Un autre personnage que j’ai trouvé très intéressant, mais d’une tout autre manière, c’est Akane. Dès sa première apparition, j’ai eu l’impression qu’elle aurait, tout au long de l’histoire, un rôle un peu étrange et pas très clair. /!\SPOILER/!\ Cela s’explique assez rapidement lorsque l’on découvre quel est son rôle au sein de Gaia. Finalement, il me semble qu’elle-même ne sait pas trop où se positionner pendant la majeure partie. /!\SPOILER END/!\ Aussi étrange que cela puisse paraitre, j’ai aussi commencé à avoir beaucoup d’affection pour le personnage de Midō (le fou furieux blond à la cape rouge) vers la fin, et plus précisément à partir du moment où l’on découvre son passé et ses motivations.

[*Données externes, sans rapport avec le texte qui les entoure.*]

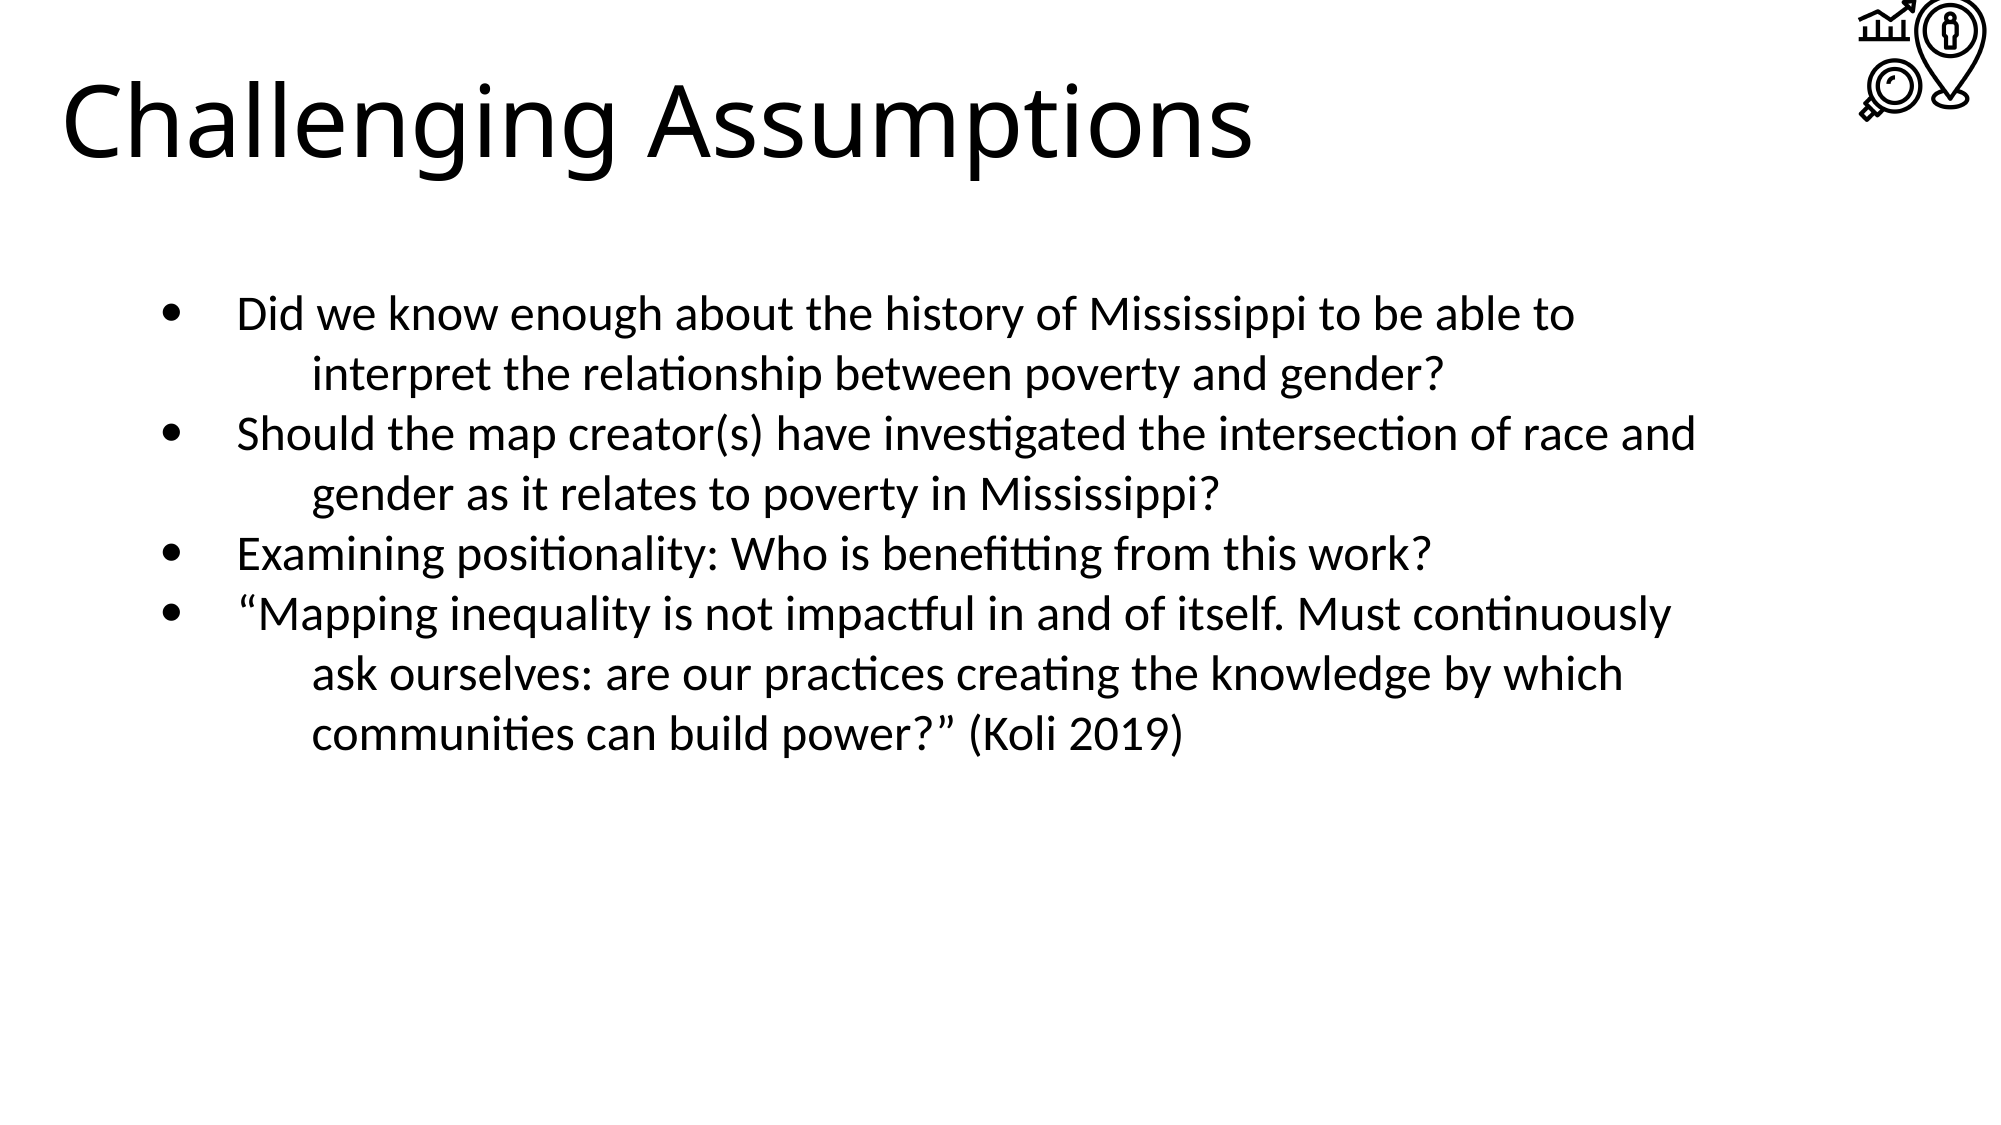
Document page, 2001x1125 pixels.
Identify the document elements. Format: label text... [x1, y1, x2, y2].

title Challenging Assumptions [40, 33, 1905, 218]
picture [1843, 0, 2000, 125]
text_box Did we know enough about the history of Mississippi to be able to interpret the relationship between poverty and gender? Should the map creator(s) have investigated the intersection of race and gender as it relates to poverty in Mississippi? Examining positionality: Who is benefitting from this work? “Mapping inequality is not impactful in and of itself. Must continuously ask ourselves: are our practices creating the knowledge by which communities can build power?” (Koli 2019) [91, 260, 1761, 786]
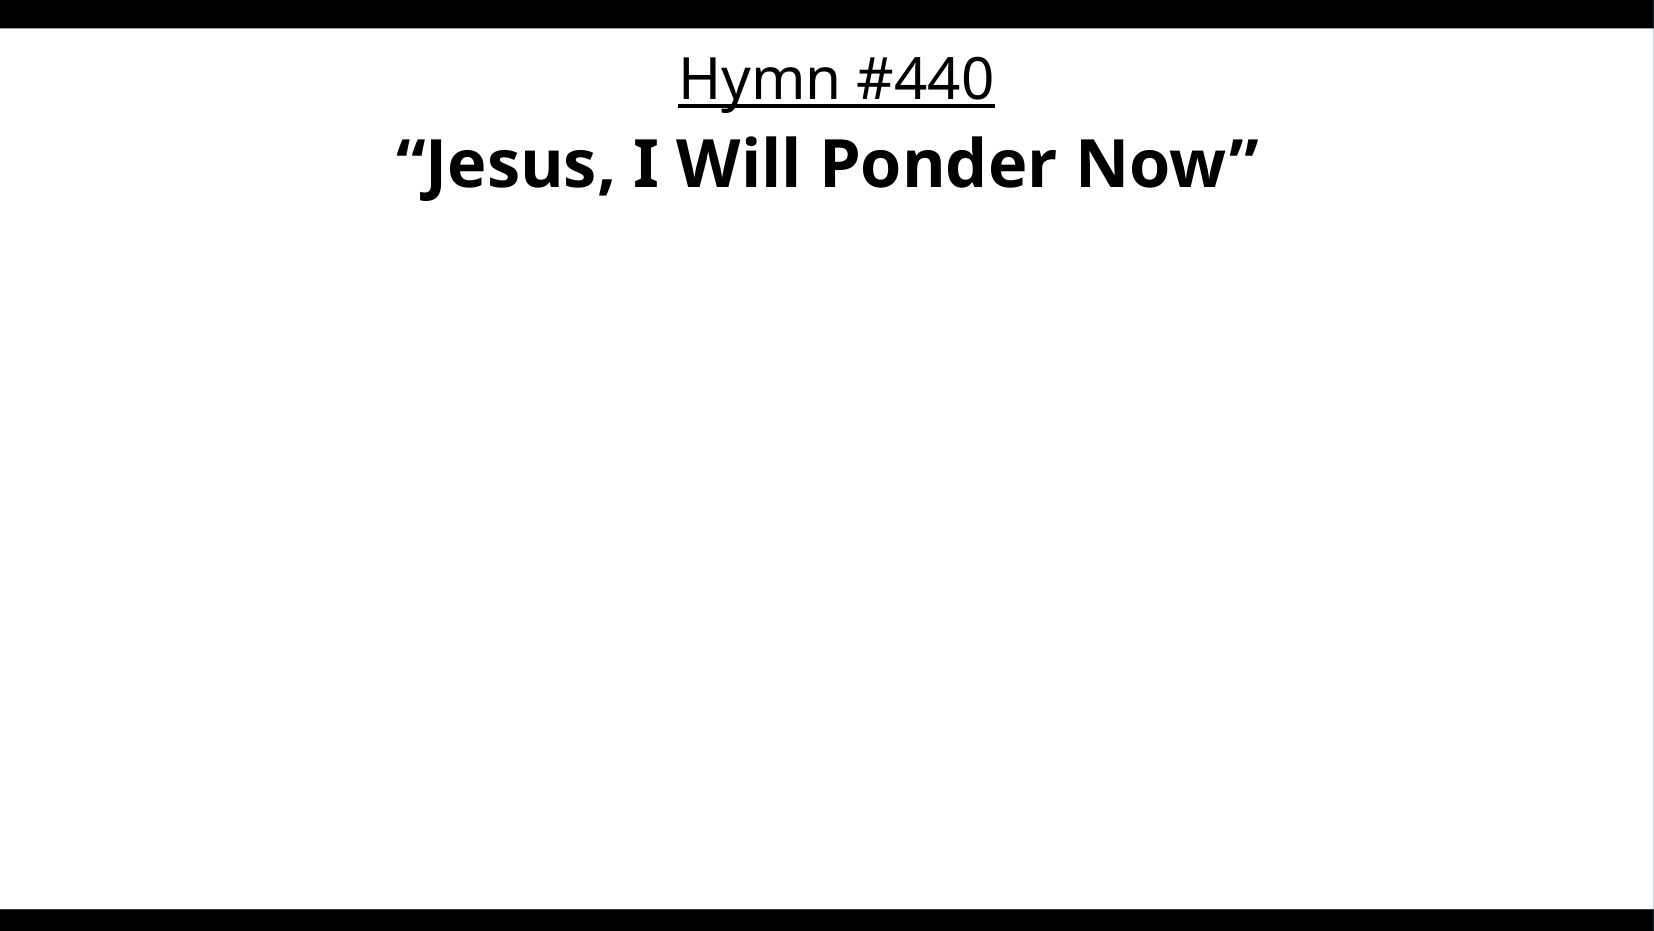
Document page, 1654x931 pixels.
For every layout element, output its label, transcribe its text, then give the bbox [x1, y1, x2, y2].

text_box Hymn #440 “Jesus, I Will Ponder Now” [78, 30, 1594, 211]
picture [0, 0, 1654, 931]
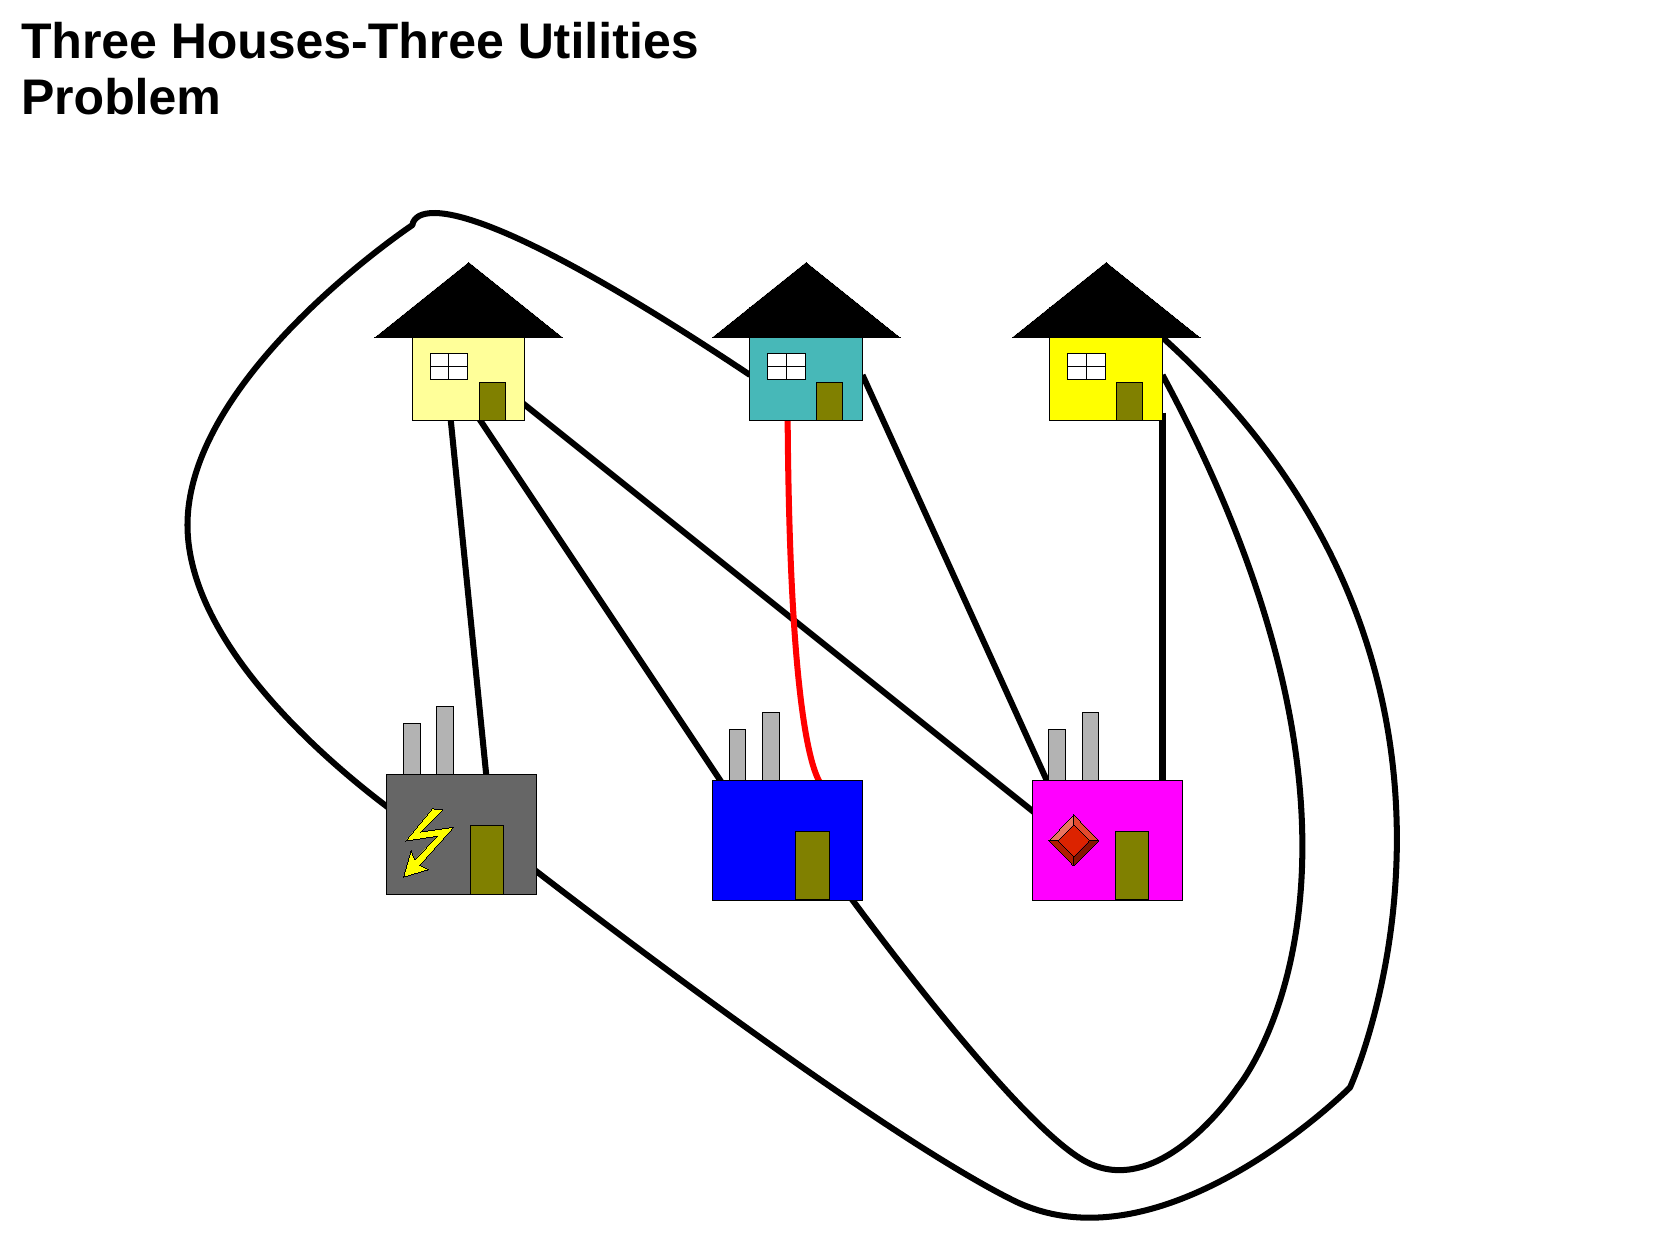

Mais je discute de tous les personnages et j’en oublie le principal … Kentarō n’est pas le personnage qui m’a le plus marqué. J’ai trouvé que c’était un héros courageux, prêt à tout risquer pour protéger ses amis et son quotidien avec eux, et en cela il est intéressant … mais en même temps terriblement proche de tous les héros traditionnels de shōnen, et donc pas forcément intéressant. J’ai bien aimé l’idée que son pouvoir puisse lui permettre de faire beaucoup de choses impressionnantes mais qu’il essaye de l’utiliser le moins possible pour conserver son humanité (bon, et surtout sa petite vie tranquille en fait). À part ça, j’avoue que je suis vraiment blasé des personnages principaux qu’on fait passer pour de gros pervers, et donc son côté « je veux pouvoir toucher tes seins » ou les multiples « cochons » quand il faisait des choses sans arrière-pensée, m’ont (gentiment) déprimé.

Verdict, même s’il met peut-être un peu de temps à démarrer, Rewrite est un bon anime, à ceci près qu’il prend quelques raccourcis par rapport au VN qui peuvent le rendre difficilement abordable si on n’a pas joué aux gens. Je dirais également qu’il s’agit d’une adaptation très … bof. Ouais, j’utilise les termes scientifiques.